I don’t know if I would vote to convict the guy in the OP of anything, except maybe Bryan Ekers’s idea of “that was very, very naughty of you. Don’t let us catch you doing it again”. And civilly, I would vote the burglar damages of a dollar or something.
I am just interested in exploring the differences between undiscriminating attack dogs, and undiscriminating booby traps.
To be competely truthful, I don’t know. I could imagine the outcry that would ensue if all dogs were outlawed, and I would probably join in, since I have dogs and enjoy their company. At any rate, even trained attack dogs could tell the difference between little Shodan Junior, who they know and would protect, and some total stranger they’ve never seen before (who is in your house without an invitation).
I think you’d be held responsible in either case. If your dog is so dangerous as to be a deadly weapon to anyone walking into your yard, you’d be held responsible for what your pet does, warning sign or no.
The only types of booby traps I could conceivably be ok with are ones that could “mark” the criminal so he could be apprehended later. Like permanent red dye so the person would be caught “red handed”. Anything that’s designed to do serious harm of kill is definitely unacceptable.
Booby traps just represent too much of a safety risk for them to be allowed in my opinion. Even on private property the chance that someone who has a legitimate right to be on that property (utility maintenance people, emergency services etc) gets injured is too significant to allow booby trapping. And like someone said above, being a burglar doesn’t mean you deserve to die.

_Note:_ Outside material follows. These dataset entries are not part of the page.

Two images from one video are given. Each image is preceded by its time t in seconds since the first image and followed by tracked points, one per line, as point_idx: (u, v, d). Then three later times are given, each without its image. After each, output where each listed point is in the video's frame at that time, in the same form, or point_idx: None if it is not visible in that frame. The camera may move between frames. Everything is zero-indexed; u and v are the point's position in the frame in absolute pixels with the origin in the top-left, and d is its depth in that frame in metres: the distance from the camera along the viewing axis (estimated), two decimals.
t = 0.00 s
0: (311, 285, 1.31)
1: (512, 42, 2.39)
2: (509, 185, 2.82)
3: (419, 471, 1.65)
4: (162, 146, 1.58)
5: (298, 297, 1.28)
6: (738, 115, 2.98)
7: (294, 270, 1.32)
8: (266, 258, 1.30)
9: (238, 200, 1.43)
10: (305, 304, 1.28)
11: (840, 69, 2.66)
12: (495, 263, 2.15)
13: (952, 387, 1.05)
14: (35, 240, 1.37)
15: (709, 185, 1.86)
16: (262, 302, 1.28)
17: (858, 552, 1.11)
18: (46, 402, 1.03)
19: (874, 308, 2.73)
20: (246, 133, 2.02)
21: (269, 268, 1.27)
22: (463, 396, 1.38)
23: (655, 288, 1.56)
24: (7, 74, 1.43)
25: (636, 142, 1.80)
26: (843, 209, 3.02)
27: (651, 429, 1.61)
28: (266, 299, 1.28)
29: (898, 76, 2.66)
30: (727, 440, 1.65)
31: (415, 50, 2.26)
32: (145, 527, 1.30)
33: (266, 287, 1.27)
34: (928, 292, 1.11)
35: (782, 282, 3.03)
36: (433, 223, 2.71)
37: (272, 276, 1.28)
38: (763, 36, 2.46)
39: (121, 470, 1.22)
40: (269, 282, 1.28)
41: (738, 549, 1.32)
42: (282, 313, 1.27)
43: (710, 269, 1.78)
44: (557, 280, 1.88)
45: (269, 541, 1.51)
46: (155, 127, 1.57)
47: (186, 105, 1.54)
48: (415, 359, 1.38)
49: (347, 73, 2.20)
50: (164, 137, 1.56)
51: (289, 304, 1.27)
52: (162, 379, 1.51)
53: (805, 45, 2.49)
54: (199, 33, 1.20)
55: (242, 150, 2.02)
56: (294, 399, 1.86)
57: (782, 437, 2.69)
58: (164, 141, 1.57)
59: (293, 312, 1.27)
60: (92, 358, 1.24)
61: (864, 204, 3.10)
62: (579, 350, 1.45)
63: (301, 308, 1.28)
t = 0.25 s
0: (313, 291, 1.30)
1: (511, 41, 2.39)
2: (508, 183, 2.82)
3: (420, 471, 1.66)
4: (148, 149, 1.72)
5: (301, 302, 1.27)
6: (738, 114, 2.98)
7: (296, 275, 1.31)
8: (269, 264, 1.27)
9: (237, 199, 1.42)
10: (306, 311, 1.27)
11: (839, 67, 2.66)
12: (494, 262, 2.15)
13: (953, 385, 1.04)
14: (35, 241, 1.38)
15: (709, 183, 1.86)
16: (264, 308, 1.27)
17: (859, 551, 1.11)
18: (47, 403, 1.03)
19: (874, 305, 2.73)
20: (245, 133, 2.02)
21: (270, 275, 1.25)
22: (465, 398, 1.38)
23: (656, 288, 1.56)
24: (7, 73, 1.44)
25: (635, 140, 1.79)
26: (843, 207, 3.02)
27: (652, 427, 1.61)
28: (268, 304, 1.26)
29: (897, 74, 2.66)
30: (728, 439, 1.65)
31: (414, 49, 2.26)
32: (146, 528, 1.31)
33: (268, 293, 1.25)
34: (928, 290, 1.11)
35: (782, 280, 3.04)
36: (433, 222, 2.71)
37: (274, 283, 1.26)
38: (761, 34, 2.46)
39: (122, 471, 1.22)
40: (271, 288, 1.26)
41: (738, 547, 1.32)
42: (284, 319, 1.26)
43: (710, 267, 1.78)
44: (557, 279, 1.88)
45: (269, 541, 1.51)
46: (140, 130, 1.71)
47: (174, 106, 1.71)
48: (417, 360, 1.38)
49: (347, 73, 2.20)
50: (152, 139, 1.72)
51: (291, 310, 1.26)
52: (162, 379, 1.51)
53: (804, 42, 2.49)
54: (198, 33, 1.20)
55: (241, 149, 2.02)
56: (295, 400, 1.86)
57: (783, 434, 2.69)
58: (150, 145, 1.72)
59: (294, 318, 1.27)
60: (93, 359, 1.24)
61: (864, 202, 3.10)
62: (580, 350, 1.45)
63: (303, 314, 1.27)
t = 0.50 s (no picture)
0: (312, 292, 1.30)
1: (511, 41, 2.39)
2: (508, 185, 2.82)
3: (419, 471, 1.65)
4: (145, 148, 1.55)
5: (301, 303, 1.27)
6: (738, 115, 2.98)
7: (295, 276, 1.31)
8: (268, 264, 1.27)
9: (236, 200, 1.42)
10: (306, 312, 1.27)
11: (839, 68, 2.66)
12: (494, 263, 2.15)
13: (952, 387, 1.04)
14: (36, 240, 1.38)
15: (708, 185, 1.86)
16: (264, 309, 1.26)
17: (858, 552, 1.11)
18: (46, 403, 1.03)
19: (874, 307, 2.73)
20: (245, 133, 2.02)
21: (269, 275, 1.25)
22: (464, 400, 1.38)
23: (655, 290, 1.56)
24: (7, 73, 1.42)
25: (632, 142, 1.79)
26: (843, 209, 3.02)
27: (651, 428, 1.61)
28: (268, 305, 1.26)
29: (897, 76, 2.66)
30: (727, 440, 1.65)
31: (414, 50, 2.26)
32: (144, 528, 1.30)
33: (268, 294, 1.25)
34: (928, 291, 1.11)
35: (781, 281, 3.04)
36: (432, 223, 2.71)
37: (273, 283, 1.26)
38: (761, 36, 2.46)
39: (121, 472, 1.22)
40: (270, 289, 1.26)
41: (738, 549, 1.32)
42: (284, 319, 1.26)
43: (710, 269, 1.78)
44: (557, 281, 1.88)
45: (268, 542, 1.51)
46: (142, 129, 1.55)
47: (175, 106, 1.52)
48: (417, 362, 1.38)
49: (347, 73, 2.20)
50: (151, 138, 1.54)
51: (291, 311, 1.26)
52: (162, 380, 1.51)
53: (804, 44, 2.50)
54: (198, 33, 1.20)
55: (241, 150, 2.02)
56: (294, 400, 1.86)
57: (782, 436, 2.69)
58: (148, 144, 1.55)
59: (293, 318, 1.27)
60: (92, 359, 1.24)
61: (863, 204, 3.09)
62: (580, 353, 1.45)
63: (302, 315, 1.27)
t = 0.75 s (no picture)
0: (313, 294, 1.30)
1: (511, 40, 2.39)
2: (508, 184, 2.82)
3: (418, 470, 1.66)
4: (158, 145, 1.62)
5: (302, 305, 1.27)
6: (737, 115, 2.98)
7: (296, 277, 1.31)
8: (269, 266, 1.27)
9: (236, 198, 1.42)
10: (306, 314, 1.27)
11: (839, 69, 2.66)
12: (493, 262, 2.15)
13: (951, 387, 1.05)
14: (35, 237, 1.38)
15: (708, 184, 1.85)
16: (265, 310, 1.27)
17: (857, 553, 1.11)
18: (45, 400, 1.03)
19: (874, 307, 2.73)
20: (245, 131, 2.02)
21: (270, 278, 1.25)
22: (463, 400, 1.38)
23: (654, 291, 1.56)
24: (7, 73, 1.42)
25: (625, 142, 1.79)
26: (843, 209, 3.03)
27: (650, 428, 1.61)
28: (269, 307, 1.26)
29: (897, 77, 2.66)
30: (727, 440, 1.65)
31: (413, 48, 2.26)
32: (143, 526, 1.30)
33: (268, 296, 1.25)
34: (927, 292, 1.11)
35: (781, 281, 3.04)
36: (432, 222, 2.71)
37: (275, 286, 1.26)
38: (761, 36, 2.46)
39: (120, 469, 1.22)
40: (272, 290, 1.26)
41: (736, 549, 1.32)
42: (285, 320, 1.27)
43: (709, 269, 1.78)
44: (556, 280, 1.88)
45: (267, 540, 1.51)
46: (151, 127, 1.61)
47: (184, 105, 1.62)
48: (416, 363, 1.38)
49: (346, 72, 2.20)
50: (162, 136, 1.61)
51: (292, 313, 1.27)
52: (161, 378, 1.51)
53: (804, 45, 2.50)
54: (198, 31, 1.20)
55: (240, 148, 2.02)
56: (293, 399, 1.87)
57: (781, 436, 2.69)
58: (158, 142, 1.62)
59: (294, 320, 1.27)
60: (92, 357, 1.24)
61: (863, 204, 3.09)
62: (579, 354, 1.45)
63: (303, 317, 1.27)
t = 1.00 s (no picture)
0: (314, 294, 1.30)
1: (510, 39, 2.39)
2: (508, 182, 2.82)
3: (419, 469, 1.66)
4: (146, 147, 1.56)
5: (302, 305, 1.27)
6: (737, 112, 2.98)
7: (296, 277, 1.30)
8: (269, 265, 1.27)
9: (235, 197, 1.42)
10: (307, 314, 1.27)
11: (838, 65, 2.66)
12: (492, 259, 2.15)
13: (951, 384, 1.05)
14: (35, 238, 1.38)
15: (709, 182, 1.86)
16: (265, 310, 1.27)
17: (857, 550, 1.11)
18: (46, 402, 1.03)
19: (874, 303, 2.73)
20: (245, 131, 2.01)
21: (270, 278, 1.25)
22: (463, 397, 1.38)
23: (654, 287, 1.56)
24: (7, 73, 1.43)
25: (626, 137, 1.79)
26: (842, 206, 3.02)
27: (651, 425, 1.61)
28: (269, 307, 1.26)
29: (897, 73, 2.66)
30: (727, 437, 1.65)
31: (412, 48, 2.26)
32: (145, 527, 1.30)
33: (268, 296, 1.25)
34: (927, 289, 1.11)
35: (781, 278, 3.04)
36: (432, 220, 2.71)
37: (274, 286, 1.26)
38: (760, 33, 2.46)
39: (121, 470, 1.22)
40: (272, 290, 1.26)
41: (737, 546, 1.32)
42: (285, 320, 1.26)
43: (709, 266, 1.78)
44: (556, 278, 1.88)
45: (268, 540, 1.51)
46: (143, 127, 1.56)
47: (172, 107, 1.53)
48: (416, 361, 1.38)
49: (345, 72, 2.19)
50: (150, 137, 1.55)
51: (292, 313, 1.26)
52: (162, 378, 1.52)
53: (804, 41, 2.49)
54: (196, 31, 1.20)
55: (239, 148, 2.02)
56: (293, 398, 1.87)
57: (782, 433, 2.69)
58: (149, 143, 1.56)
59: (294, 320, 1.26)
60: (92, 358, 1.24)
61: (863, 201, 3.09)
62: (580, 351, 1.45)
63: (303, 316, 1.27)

I will say however that if someone was breaking in to my house there are situations where I’d shoot to kill. That would be a last resort though. I’d only try to kill an intruder if it was obvious they were trying to do me harm, or if there was a situation of diminished visibility (say it’s dark and the intruder is coming towards me) where I can’t say for sure if lethal force is required to protect myself, in a case like that I’d err on the side of caution for my own sake.

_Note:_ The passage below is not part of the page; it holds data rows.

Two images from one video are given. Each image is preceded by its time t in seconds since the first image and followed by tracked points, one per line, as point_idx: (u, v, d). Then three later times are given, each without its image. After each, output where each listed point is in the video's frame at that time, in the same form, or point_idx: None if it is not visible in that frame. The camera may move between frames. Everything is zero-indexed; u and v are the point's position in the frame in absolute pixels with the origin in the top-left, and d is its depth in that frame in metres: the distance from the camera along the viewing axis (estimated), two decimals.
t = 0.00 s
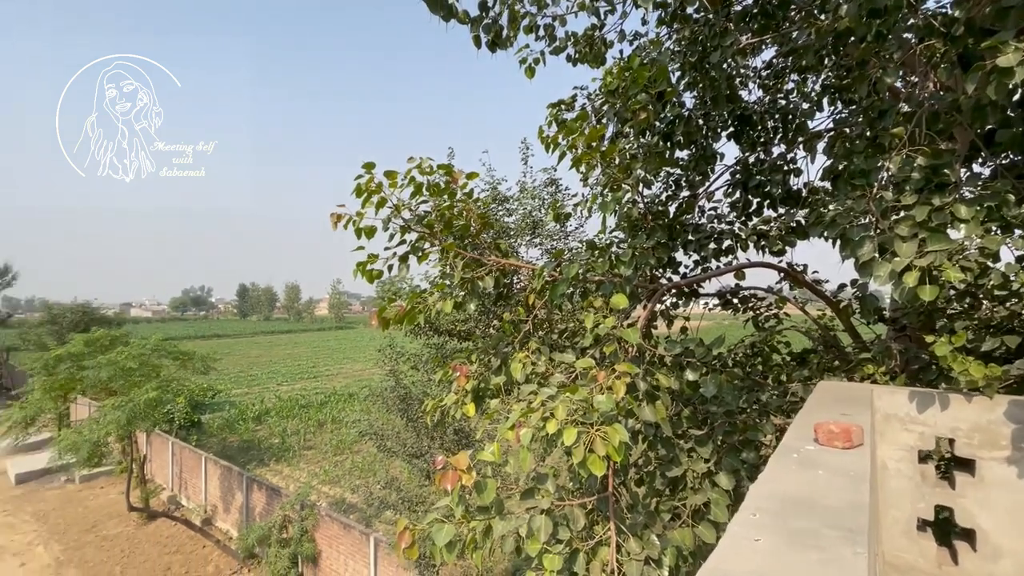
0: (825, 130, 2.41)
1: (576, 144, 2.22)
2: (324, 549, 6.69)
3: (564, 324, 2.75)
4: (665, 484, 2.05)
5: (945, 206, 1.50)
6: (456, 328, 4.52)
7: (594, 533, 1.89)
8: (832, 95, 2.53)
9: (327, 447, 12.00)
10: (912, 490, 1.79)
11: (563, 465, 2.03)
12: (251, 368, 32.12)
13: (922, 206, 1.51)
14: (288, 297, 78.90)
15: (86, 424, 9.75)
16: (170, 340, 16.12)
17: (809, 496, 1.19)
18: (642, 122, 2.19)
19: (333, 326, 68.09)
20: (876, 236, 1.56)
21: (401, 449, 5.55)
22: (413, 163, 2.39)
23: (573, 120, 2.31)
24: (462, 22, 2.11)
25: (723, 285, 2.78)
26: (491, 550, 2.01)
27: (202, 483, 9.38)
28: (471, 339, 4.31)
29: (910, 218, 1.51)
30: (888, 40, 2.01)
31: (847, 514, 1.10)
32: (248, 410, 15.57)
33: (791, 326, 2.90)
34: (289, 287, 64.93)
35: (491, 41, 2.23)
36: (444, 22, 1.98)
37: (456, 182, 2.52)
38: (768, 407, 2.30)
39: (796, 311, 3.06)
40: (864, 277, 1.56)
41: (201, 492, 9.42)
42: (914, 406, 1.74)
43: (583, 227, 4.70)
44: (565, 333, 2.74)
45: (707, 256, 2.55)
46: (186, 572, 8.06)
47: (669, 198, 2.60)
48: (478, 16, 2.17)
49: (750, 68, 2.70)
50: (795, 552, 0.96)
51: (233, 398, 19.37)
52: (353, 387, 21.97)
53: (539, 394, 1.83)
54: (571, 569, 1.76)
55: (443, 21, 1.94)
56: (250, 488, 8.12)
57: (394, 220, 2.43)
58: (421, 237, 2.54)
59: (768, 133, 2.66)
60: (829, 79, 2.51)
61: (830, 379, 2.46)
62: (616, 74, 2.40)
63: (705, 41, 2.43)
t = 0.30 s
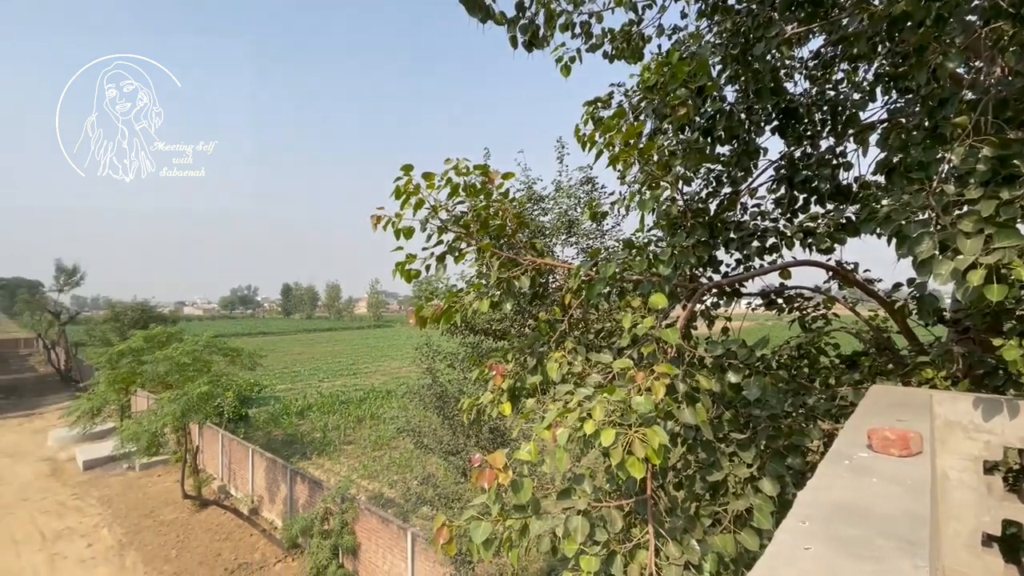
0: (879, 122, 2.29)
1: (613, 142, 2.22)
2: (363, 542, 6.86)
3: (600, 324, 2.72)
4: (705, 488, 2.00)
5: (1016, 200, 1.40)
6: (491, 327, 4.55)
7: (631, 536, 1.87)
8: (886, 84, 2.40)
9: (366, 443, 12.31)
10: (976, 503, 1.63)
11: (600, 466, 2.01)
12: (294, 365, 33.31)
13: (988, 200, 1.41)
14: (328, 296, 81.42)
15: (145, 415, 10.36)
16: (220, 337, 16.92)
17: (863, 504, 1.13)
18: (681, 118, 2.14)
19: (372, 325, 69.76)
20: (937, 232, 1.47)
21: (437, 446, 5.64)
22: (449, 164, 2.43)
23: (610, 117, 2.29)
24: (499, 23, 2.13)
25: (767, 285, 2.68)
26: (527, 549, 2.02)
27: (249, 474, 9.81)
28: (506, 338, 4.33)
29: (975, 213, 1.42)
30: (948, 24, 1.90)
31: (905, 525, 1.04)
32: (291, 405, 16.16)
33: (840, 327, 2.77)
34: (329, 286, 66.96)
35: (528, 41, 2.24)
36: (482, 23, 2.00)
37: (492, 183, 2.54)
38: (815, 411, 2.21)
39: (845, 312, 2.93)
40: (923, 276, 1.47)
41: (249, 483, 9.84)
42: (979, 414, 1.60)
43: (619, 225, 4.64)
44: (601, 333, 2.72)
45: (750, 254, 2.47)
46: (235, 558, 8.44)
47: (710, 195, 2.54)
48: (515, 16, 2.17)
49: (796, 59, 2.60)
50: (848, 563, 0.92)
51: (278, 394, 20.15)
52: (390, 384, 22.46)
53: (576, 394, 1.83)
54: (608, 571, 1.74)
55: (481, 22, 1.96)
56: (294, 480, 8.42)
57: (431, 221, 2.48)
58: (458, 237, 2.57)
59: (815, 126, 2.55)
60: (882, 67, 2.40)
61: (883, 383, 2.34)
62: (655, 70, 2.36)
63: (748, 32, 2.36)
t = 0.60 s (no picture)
0: (929, 113, 2.18)
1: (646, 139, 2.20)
2: (394, 538, 6.98)
3: (632, 324, 2.70)
4: (741, 493, 1.95)
5: None
6: (521, 326, 4.56)
7: (665, 540, 1.84)
8: (937, 73, 2.28)
9: (398, 440, 12.52)
10: None
11: (632, 468, 1.99)
12: (329, 362, 34.18)
13: None
14: (361, 295, 83.28)
15: (190, 409, 10.83)
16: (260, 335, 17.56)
17: (915, 514, 1.08)
18: (717, 114, 2.09)
19: (403, 324, 70.88)
20: (995, 229, 1.39)
21: (468, 444, 5.69)
22: (480, 165, 2.45)
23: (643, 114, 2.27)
24: (530, 23, 2.13)
25: (807, 284, 2.59)
26: (558, 549, 2.02)
27: (286, 468, 10.12)
28: (536, 337, 4.34)
29: None
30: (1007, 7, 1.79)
31: (961, 536, 0.99)
32: (326, 401, 16.63)
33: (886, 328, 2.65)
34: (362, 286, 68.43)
35: (559, 40, 2.23)
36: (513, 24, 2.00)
37: (523, 182, 2.55)
38: (858, 416, 2.13)
39: (892, 312, 2.79)
40: (980, 275, 1.39)
41: (286, 477, 10.16)
42: None
43: (652, 224, 4.57)
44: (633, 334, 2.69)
45: (789, 253, 2.40)
46: (273, 549, 8.73)
47: (746, 192, 2.47)
48: (546, 15, 2.17)
49: (838, 49, 2.50)
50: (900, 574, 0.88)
51: (314, 390, 20.73)
52: (421, 382, 22.83)
53: (608, 395, 1.81)
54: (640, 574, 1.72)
55: (512, 23, 1.97)
56: (329, 474, 8.65)
57: (463, 221, 2.50)
58: (488, 237, 2.58)
59: (860, 118, 2.44)
60: (933, 55, 2.28)
61: (934, 387, 2.23)
62: (689, 65, 2.31)
63: (787, 23, 2.28)
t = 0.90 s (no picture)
0: (986, 102, 2.05)
1: (679, 137, 2.14)
2: (426, 534, 7.07)
3: (665, 324, 2.66)
4: (779, 499, 1.89)
5: None
6: (551, 326, 4.55)
7: (698, 544, 1.80)
8: (993, 59, 2.15)
9: (428, 437, 12.69)
10: None
11: (665, 470, 1.95)
12: (362, 360, 34.95)
13: None
14: (392, 294, 84.76)
15: (231, 404, 11.26)
16: (296, 333, 18.12)
17: (969, 525, 1.03)
18: (754, 108, 2.03)
19: (433, 323, 71.79)
20: None
21: (497, 442, 5.72)
22: (511, 165, 2.46)
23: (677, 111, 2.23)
24: (562, 22, 2.12)
25: (850, 283, 2.48)
26: (589, 550, 2.00)
27: (321, 463, 10.40)
28: (566, 337, 4.33)
29: None
30: None
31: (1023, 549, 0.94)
32: (359, 398, 17.02)
33: (936, 330, 2.52)
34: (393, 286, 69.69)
35: (591, 38, 2.21)
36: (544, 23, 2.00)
37: (553, 182, 2.55)
38: (906, 422, 2.03)
39: (942, 312, 2.66)
40: None
41: (321, 471, 10.44)
42: None
43: (685, 222, 4.49)
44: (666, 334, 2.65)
45: (831, 251, 2.31)
46: (309, 541, 8.99)
47: (785, 188, 2.39)
48: (578, 13, 2.16)
49: (884, 37, 2.39)
50: None
51: (347, 387, 21.23)
52: (451, 380, 23.10)
53: (640, 395, 1.79)
54: None
55: (544, 22, 1.97)
56: (362, 470, 8.84)
57: (493, 220, 2.52)
58: (519, 237, 2.59)
59: (907, 110, 2.33)
60: (989, 41, 2.15)
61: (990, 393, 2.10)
62: (724, 59, 2.26)
63: (829, 12, 2.19)
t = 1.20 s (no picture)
0: None
1: (720, 131, 2.09)
2: (460, 530, 7.15)
3: (704, 324, 2.60)
4: (825, 507, 1.81)
5: None
6: (586, 326, 4.52)
7: (740, 551, 1.75)
8: None
9: (463, 436, 12.82)
10: None
11: (704, 474, 1.91)
12: (398, 358, 35.64)
13: None
14: (427, 293, 86.09)
15: (276, 399, 11.70)
16: (336, 331, 18.66)
17: None
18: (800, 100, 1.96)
19: (467, 321, 72.46)
20: None
21: (532, 442, 5.72)
22: (546, 164, 2.46)
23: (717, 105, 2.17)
24: (599, 19, 2.10)
25: (904, 282, 2.36)
26: (626, 552, 1.98)
27: (360, 458, 10.68)
28: (601, 336, 4.29)
29: None
30: None
31: None
32: (396, 395, 17.37)
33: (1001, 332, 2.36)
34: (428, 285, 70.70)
35: (629, 34, 2.19)
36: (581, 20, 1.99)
37: (589, 181, 2.53)
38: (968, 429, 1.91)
39: (1007, 313, 2.48)
40: None
41: (360, 466, 10.71)
42: None
43: (724, 219, 4.37)
44: (705, 335, 2.59)
45: (882, 248, 2.19)
46: (348, 533, 9.24)
47: (832, 183, 2.29)
48: (615, 10, 2.13)
49: (943, 21, 2.26)
50: None
51: (384, 384, 21.70)
52: (484, 379, 23.29)
53: (679, 397, 1.75)
54: None
55: (580, 20, 1.95)
56: (398, 465, 9.02)
57: (528, 220, 2.53)
58: (554, 236, 2.59)
59: (968, 98, 2.19)
60: None
61: None
62: (767, 51, 2.18)
63: None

I wouldn’t kill someone to stop them from stealing, but I would injure someone to stop them from stealing.
I can’t come up with a strictly rational justification for the distinction. I suspect it has to do with the ubiquity of dogs, as you mention, and the different emotional reaction between an animate and an inanimate object like a trap.
This seems to be a retreat from the position you earlier held, which, IIRC, was ‘you trained them, they are your responsibility.’ What difference does it make if they do not attack a child in the household? No one would ever be charged with booby-trapping if said trap were never triggered. They have attacked and killed an intruder. How are they different from a booby trap?